Dicho término fue propuesto por el arqueólogo inglés William J. Thoms, en 1846. Y en este sentido y unos años más tarde, Mr. Alfred Nutt, de la Folklore Society, propone las siguientes ramas del Folklore, cada una de ellas especializada en su materia correspondiente: Folk-Belief (creencias populares), Folk-Wont (costumbres populares), Folk-Tradition (tradiciones populares), Folk-Fancy (fantasías populares), Folk-Wit (ingenios populares), Folk-Craft (arte popular), y Folk-Speech (lenguaje popular). Como puede deducirse a tenor de toda esta gama, el Folklore, al que se le suele prestar poca atención y que incluso muchas veces ha sido denostado por supuestos intelectuales de tres al cuarto, es mucho más amplio e interesante de lo que puede parecer a simple vista, pues entronca en su conjunto con toda la sabiduría popular, teniendo como fin primordial y objeto de estudio al pueblo: sus costumbres, sus leyendas, sus cuentos, su poesía, sus cantos, sus tradiciones, sus ritos, sus creencias, supersticiones, juegos, adivinanzas...en suma, todo lo que constituye su patrimonio cultural. Y centrándonos en el tema andaluz que nos ocupa, además de todo lo anterior se estudiaría sobre todo nuestra lengua, nuestro arte, nuestras manifestaciones populares (Semana Santa, Ferias, Romerías, etc.), los grandes poetas andaluces, la copla andaluza, etc.

 

 

folklore-copia-1.jpgY aquí es donde tenemos que traer a colación el nombre del primer gran Folklorista español, maestro de todos los demás que le siguieron, y por ende, precursor también de la moderna Flamencología: se trata de Don Antonio Machado y Álvarez, "Demófilo", padre también de los geniales poetas Manuel y Antonio Machado. Demófilo nace en 1846 y muere en 1893, llevando una corta pero intensísima vida en pro de la cultura de su tiempo.
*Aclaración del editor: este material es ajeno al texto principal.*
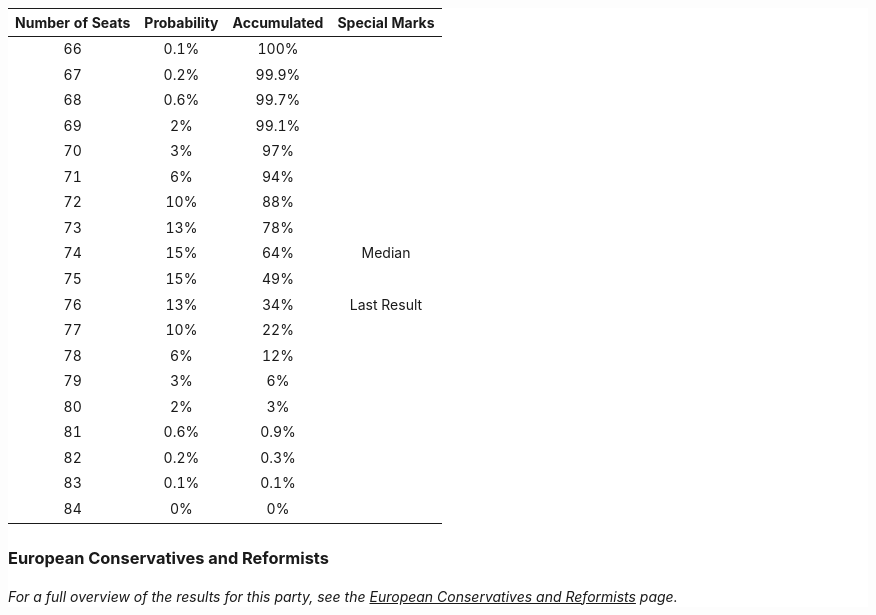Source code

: | Number of Seats | Probability | Accumulated | Special Marks |
|:---------------:|:-----------:|:-----------:|:-------------:|
| 66 | 0.1% | 100% |  |
| 67 | 0.2% | 99.9% |  |
| 68 | 0.6% | 99.7% |  |
| 69 | 2% | 99.1% |  |
| 70 | 3% | 97% |  |
| 71 | 6% | 94% |  |
| 72 | 10% | 88% |  |
| 73 | 13% | 78% |  |
| 74 | 15% | 64% | Median |
| 75 | 15% | 49% |  |
| 76 | 13% | 34% | Last Result |
| 77 | 10% | 22% |  |
| 78 | 6% | 12% |  |
| 79 | 3% | 6% |  |
| 80 | 2% | 3% |  |
| 81 | 0.6% | 0.9% |  |
| 82 | 0.2% | 0.3% |  |
| 83 | 0.1% | 0.1% |  |
| 84 | 0% | 0% |  |

### European Conservatives and Reformists

*For a full overview of the results for this party, see the [European Conservatives and Reformists](party-2021-09-30-europeanconservativesandreformists.html) page.*
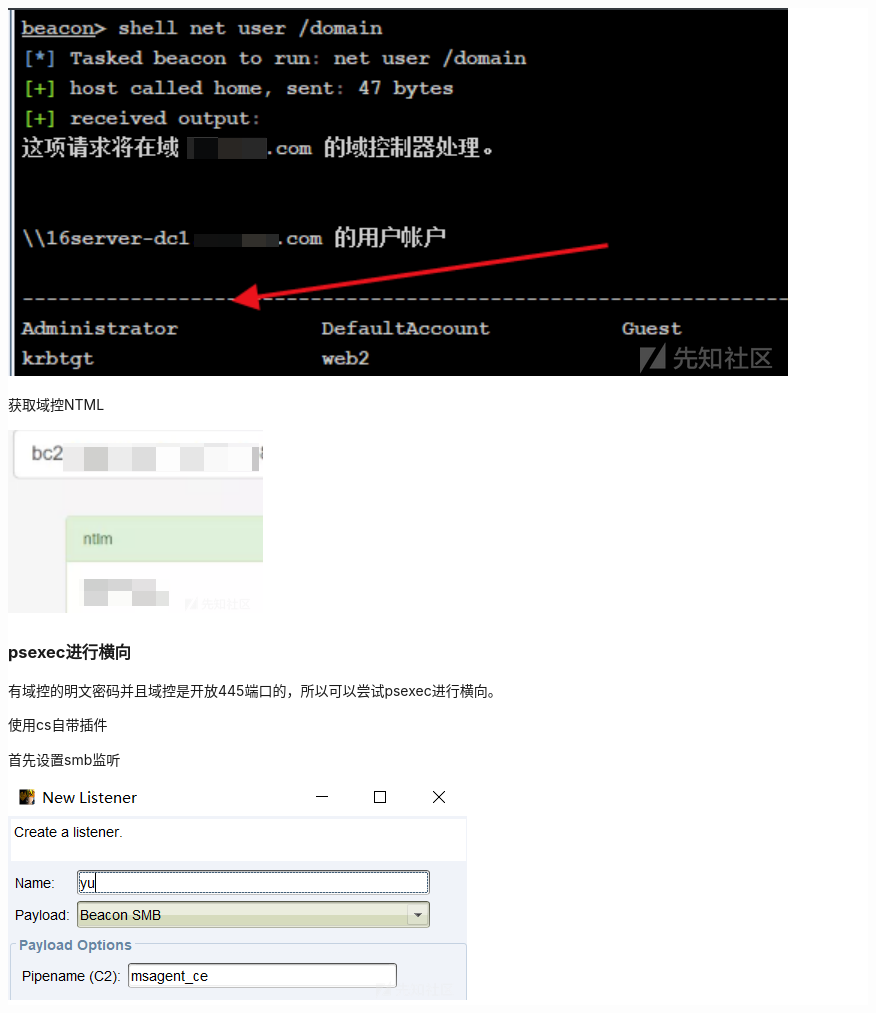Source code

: [![](assets/1705301733-a02b071534dabc74e481ffc38784b1f6.png)](https://xzfile.aliyuncs.com/media/upload/picture/20240112141547-06d71d10-b112-1.png)

获取域控NTML

[![](assets/1705301733-e49e84fdef61b2d1badd01783b277611.png)](https://xzfile.aliyuncs.com/media/upload/picture/20240112141554-0aebda3a-b112-1.png)

### **psexec进行横向**

有域控的明文密码并且域控是开放445端口的，所以可以尝试psexec进行横向。

使用cs自带插件

首先设置smb监听

[![](assets/1705301733-d2e66c1000e27eeeedcea49c4ee3522a.png)](https://xzfile.aliyuncs.com/media/upload/picture/20240112141601-0f036d22-b112-1.png)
Bastante de la información que nos ha llegado sobre su vida y su obra la conocemos a través de sus coetáneos, entre los que destacaron Luis Montoto, Alejandro Guichot y Francisco Rodríguez Marín "El Bachiller de Osuna". Demófilo fue director y editor de revistas y  publicaciones especializadas, fundador de la Sociedad de El Folklore Andaluz y El Folklore Español, colaborador incansable en la prensa nacional y extranjera de su tiempo, y en fin, un personaje a quien le debemos la concienciación sobre la importancia y auténtica dimensión de nuestro foklore.

 

Demófilo colaboró con los más destacados miembros de la Institución Libre de Enseñanza, tales como Giner de los Ríos, Nicolás Salmerón, Joaquín Costa y Eugenio de Olavarría, que le ayudaron también en sus actividades científicas y divulgadoras, apreciándose también su huella y su profunda influencia en grandes personalidades posteriores, como Luis de Hoyos Sáinz, José Carlos de Luna, Blas Infante o Anselmo González Climent. Pero la influencia de nuestro más insigne folklorista continuó durante todo el siglo XX, comenzando en sus propios hijos, pero también en personalidades como Manuel Bartolomé Cossío, los hermanos Álvarez-Quintero, Rafael Cansinos-Assens, Federico García Lorca, los hermanos Carlos y Pedro Caba, hasta llegar a nuestros días con grandes autores como el portugués Paulo Carvalho-Neto, Félix Grande o Manuel Barrios.

  

Y este segundo Bloque Temático dedicado al Folklore también debería abrir las puertas para el siguiente y último, dedicado al Flamenco, pues nos consta que muchos cantes considerados dentro del repertorio flamenco se originaron desde una base folklórica importante, tales como toda la gama de los cantes derivados del fandango andaluz, o algunos sones considerados cantes americanos, cantes de importación o cantes "de ida y vuelta" como la milonga, la guajira, etc. Y también son folklóricos de lleno, por supuesto, aunque tengan mucho sabor flamenco, nuestros verdiales malagueños, las sevillanas, los fandangos de Huelva, muchas canciones del repertorio popular que han llegado hasta nosotros (nanas, romances, etc.), y un sinfín de variantes locales que cada provincia andaluza posee y cultiva en sus fiestas populares. A este fin, esta página de la web Kapricho del Sur es muy ilustrativa por el gran catálogo que ofrece sobre los cantos y variantes folklóricas de nuestro país.